Work item: Return each line below holding the string "DYRAP".

Data:
○ ○ ○ ○ ○ ○ ○

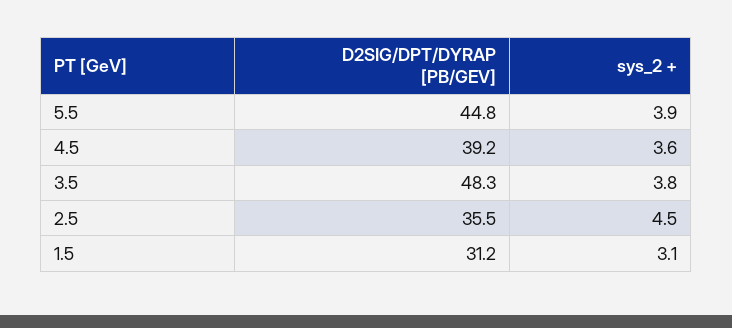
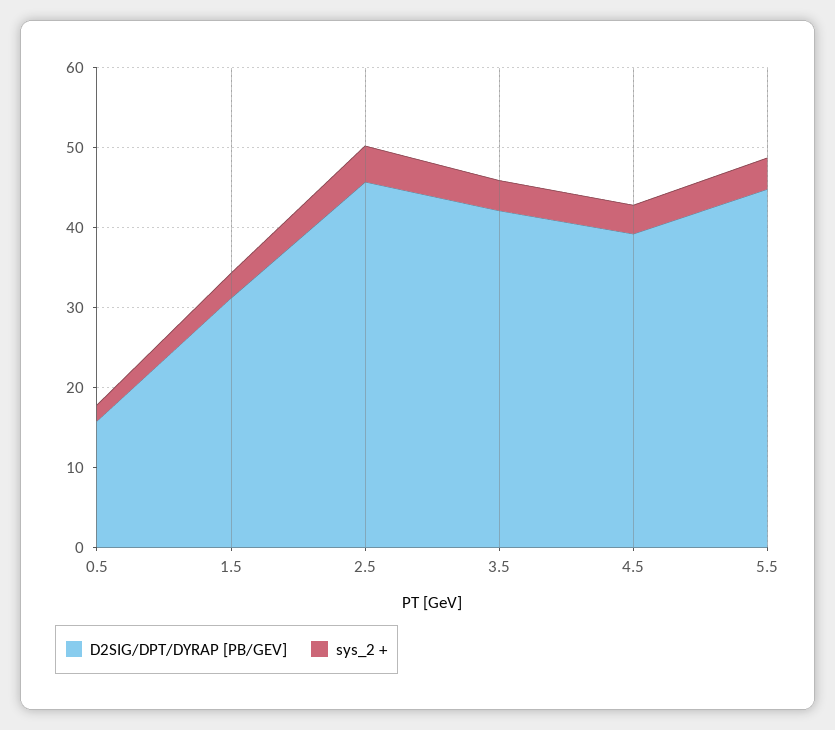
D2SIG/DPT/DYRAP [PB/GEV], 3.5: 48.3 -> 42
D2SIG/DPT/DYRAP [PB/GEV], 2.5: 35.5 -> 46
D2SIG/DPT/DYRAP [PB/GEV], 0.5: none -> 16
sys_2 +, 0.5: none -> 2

○ ○ ○ ○ ○ ○ ○

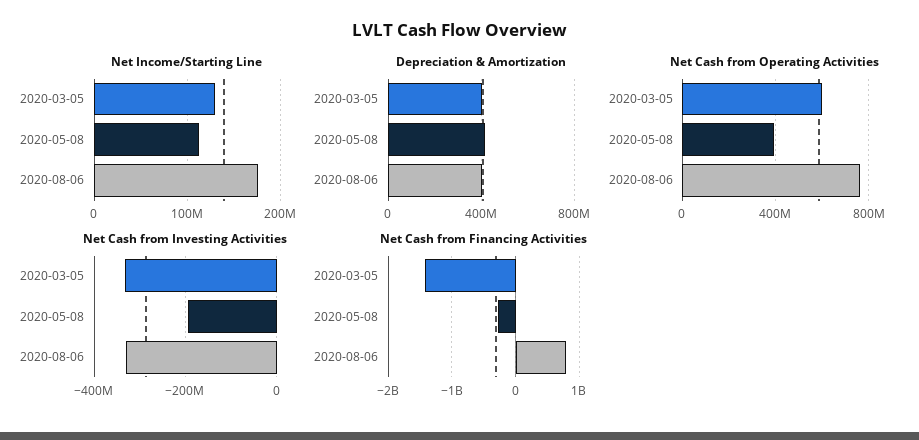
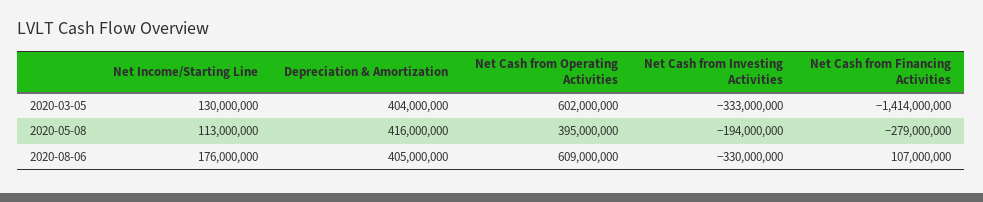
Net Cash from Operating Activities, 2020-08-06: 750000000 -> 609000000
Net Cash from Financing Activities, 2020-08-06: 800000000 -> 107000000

○ ○ ○ ○ ○ ○ ○

Written answer:
D2SIG/DPT/DYRAP [PB/GEV], 3.5: 48.3 -> 42
D2SIG/DPT/DYRAP [PB/GEV], 2.5: 35.5 -> 46
D2SIG/DPT/DYRAP [PB/GEV], 0.5: none -> 16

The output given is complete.